> _WHAT TO DO_: Return the listing exactly. Keep no pictures.

··· DATA EXCERPT

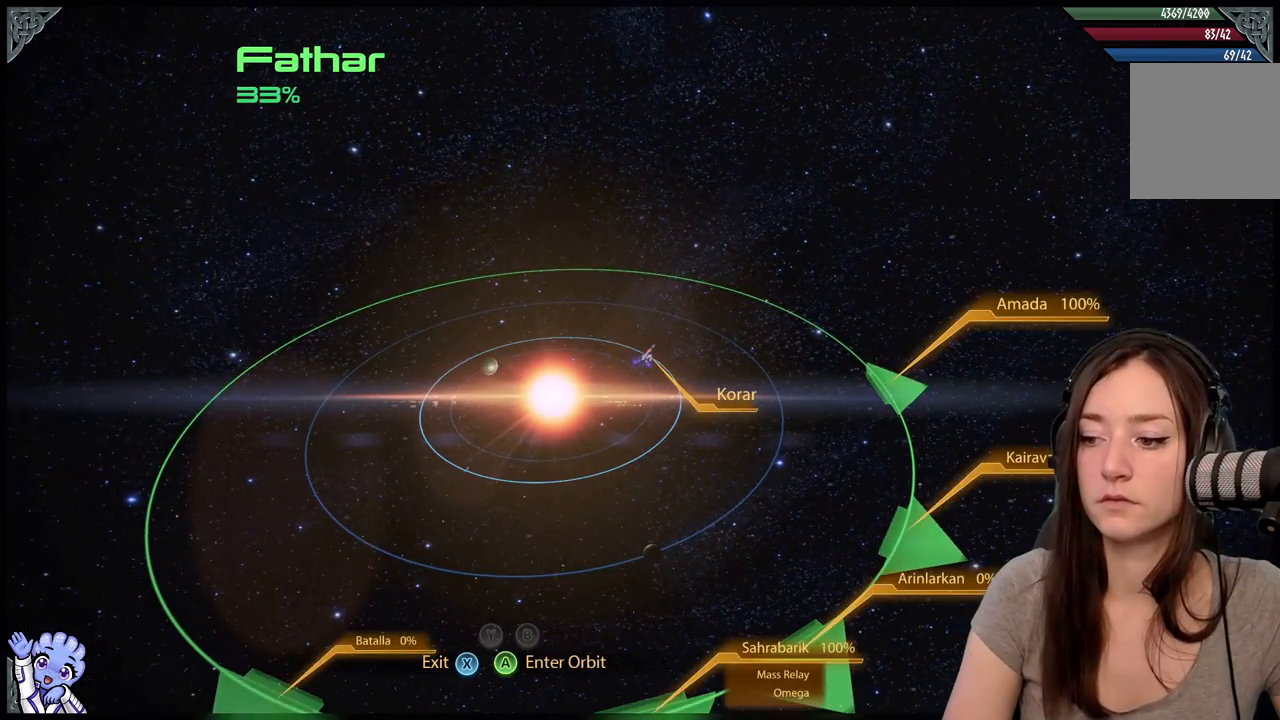
{"buttons": [], "left_stick": "down", "right_stick": "center", "events": [[417, "left_stick", "down"]]}
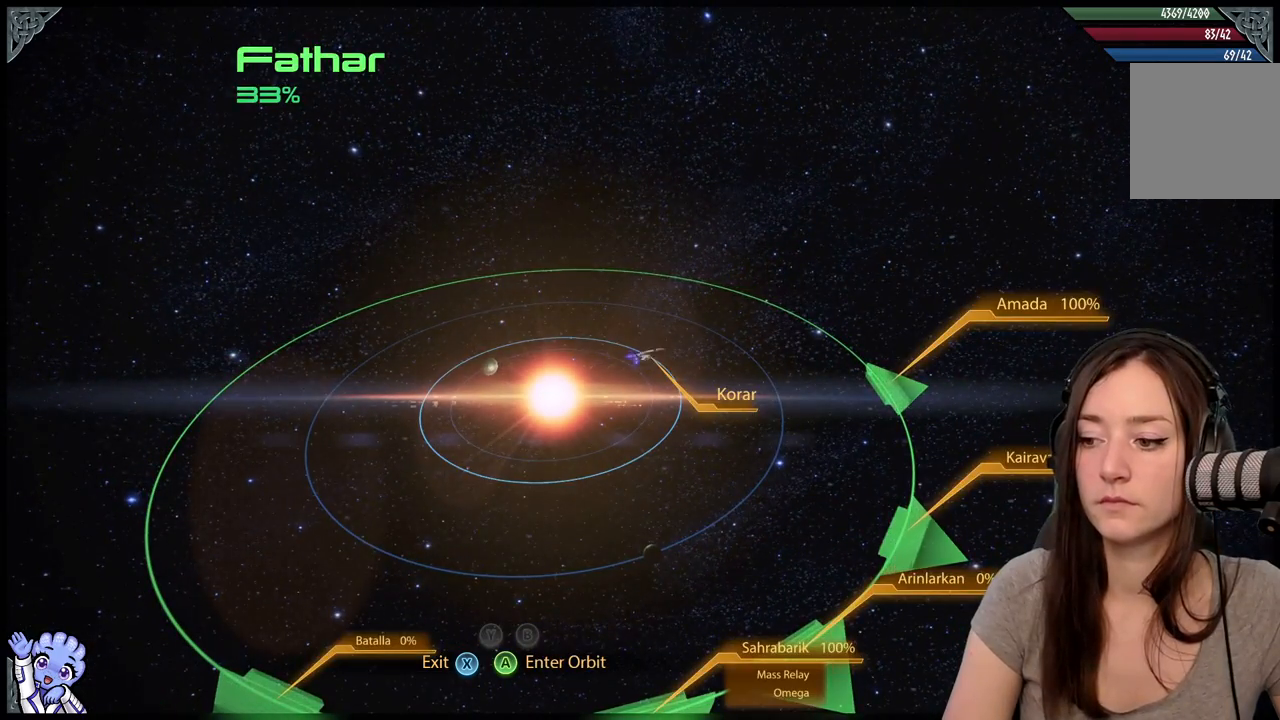
{"buttons": [], "left_stick": "down", "right_stick": "center", "events": []}
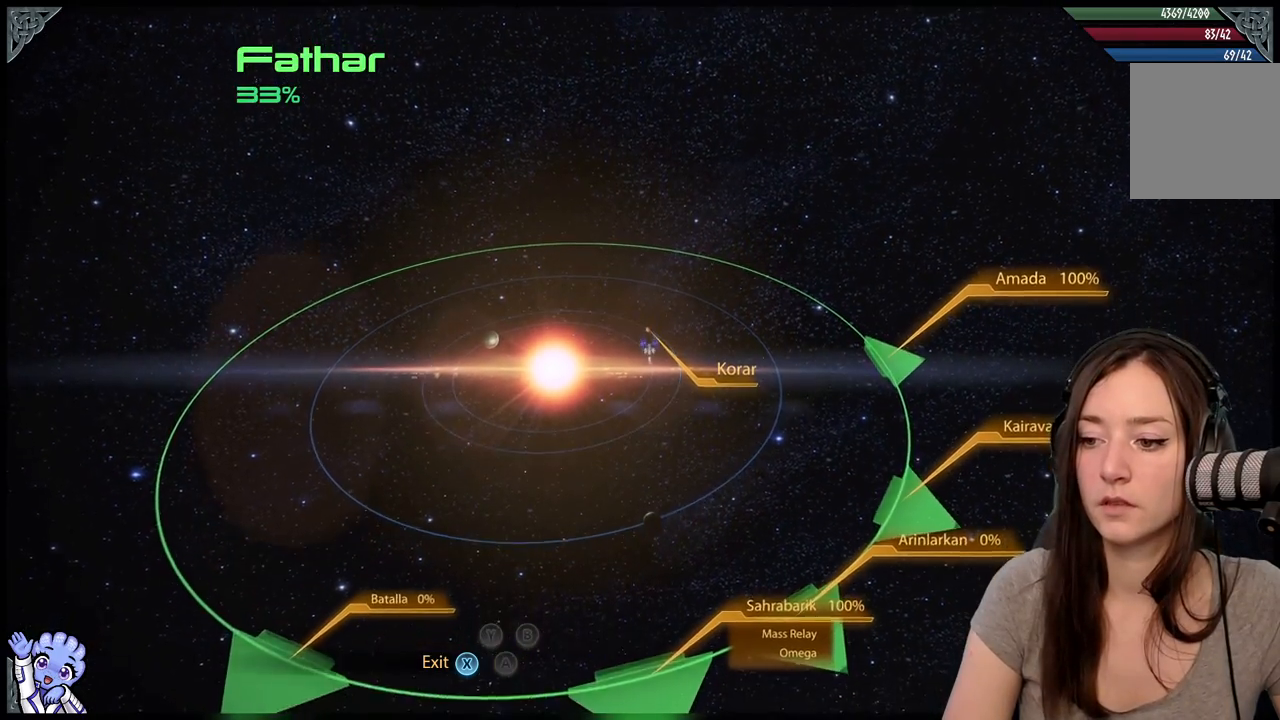
{"buttons": [], "left_stick": "center", "right_stick": "center", "events": [[417, "left_stick", "center"]]}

······

> _SOLVED PROBLEM_:
{"buttons": [], "left_stick": "down", "right_stick": "center", "events": [[417, "left_stick", "down"]]}
{"buttons": [], "left_stick": "down", "right_stick": "center", "events": []}
{"buttons": [], "left_stick": "center", "right_stick": "center", "events": [[417, "left_stick", "center"]]}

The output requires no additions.